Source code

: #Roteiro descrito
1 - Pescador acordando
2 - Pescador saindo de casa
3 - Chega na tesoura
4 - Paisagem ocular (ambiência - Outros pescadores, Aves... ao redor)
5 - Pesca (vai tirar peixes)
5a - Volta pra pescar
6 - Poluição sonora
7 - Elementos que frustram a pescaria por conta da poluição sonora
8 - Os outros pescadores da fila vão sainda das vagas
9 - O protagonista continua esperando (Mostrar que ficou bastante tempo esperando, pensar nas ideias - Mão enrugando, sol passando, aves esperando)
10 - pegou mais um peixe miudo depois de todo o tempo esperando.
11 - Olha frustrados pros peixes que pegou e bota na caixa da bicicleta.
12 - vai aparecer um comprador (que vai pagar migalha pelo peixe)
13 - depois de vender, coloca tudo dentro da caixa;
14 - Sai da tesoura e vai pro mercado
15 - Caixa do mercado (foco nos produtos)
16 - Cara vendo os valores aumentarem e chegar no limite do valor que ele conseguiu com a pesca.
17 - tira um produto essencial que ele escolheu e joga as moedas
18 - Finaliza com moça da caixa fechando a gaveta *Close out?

·····

TO DO: Print the listing above verbatim, line for line, with nothing changed.

SOLVED PROBLEM:
Source code

: #Roteiro descrito
1 - Pescador acordando
2 - Pescador saindo de casa
3 - Chega na tesoura
4 - Paisagem ocular (ambiência - Outros pescadores, Aves... ao redor)
5 - Pesca (vai tirar peixes)
5a - Volta pra pescar
6 - Poluição sonora
7 - Elementos que frustram a pescaria por conta da poluição sonora
8 - Os outros pescadores da fila vão sainda das vagas
9 - O protagonista continua esperando (Mostrar que ficou bastante tempo esperando, pensar nas ideias - Mão enrugando, sol passando, aves esperando)
10 - pegou mais um peixe miudo depois de todo o tempo esperando.
11 - Olha frustrados pros peixes que pegou e bota na caixa da bicicleta.
12 - vai aparecer um comprador (que vai pagar migalha pelo peixe)
13 - depois de vender, coloca tudo dentro da caixa;
14 - Sai da tesoura e vai pro mercado
15 - Caixa do mercado (foco nos produtos)
16 - Cara vendo os valores aumentarem e chegar no limite do valor que ele conseguiu com a pesca.
17 - tira um produto essencial que ele escolheu e joga as moedas
18 - Finaliza com moça da caixa fechando a gaveta *Close out?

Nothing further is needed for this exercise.